I was wondering if any of you play poker, either online or live, who you play with and what experiences you've had. It would be fun to organise a live expat tournament sometime as a way of getting to know other expats in your area and generally have a bit of craic.


----------



## SteveHall (Oct 17, 2008)

We have tournaments on the coast - last played on Sunday. I'll PM you. 

I am not a player - just get involved in organising them


----------



## Chica (Mar 23, 2009)

No don't play poker :lever:but I do play backgammon.:rapture:

Haha...I keep finding new smilies. Is this you JoJo?


----------



## ElNovio (Jun 17, 2009)

SteveHall said:


> We have tournaments on the coast - last played on Sunday. I'll PM you.
> 
> I am not a player - just get involved in organising them


Thanks for that Steve :thumb:


----------



## ElNovio (Jun 17, 2009)

Chica said:


> No don't play poker :lever:but I do play backgammon.:rapture:
> 
> Haha...I keep finding new smilies. Is this you JoJo?


I've never played backgammon, but I've been told that backgammon players make very good poker players :eyebrows:


----------



## jojo (Sep 20, 2007)

Chica said:


> Haha...I keep finding new smilies. Is this you JoJo?


No it isnt, but I've notivced that too... I wasnt sure if they were new or just being rotated. Cos the list of them is so big. Half the time I cant find the one I want to use!!
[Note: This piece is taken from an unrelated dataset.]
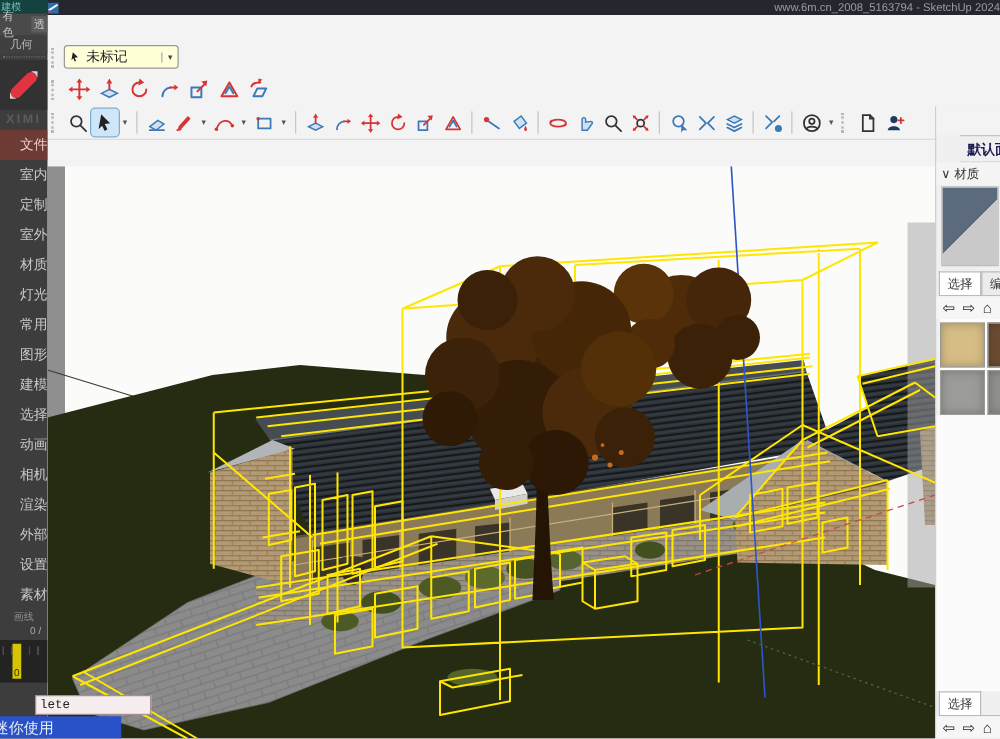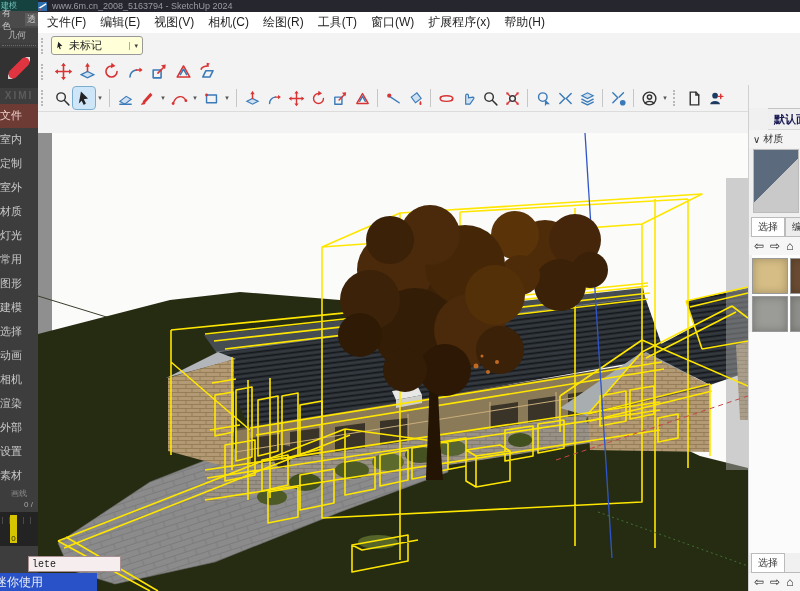"www.6m.cn_2008_5163794 - SketchUp 2024" .titlebar { justify-content: none -> space-between }
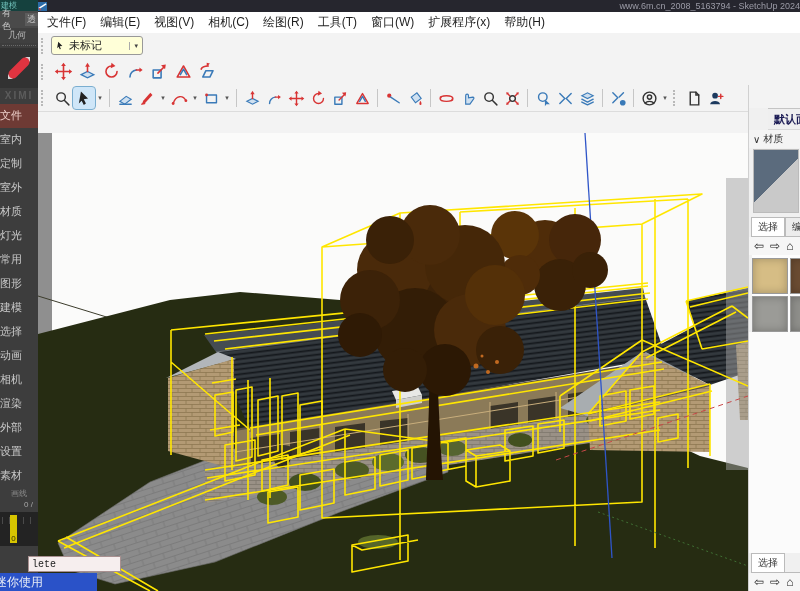"文件(F)" div.menubar { html: <div> <span>文件(F)</span> <span>编辑(E)</span> <span>视图(V)</span> <span>相机(C)</span> <span>绘图(R)</span> <span>工具(T)</span> <span>窗口(W)</span> <span>扩展程序(x)</span> <span>帮助(H)</span> </div> -> none }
As for poker, backgammon.... hhhmmm, I know how to play "snap"!!??? Is that any good????? :confused2: 

Jo xxx


----------



## Chica (Mar 23, 2009)

ElNovio said:


> I've never played backgammon, but I've been told that backgammon players make very good poker players :eyebrows:


A great game!! More money won and lost on this game than any other. I never play for money tho' unless my apponent is drunk


----------



## ischia123 (Jun 18, 2009)

yes but in uk and italy


----------



## SteveHall (Oct 17, 2008)

jojo said:


> As for poker, backgammon.... hhhmmm, I know how to play "snap"!!??? Is that any good????? :confused2:
> 
> Jo xxx


I hear a rumour that the Donkey Man knows a game called "Strip Snap" and you are now apparently qualified!


----------



## jojo (Sep 20, 2007)

SteveHall said:


> I hear a rumour that the Donkey Man knows a game called "Strip Snap" and you are now apparently qualified!



yes but I'd win and that means I get to keep my clothes on.... and take photos of the loser !!!

Jo xxx


----------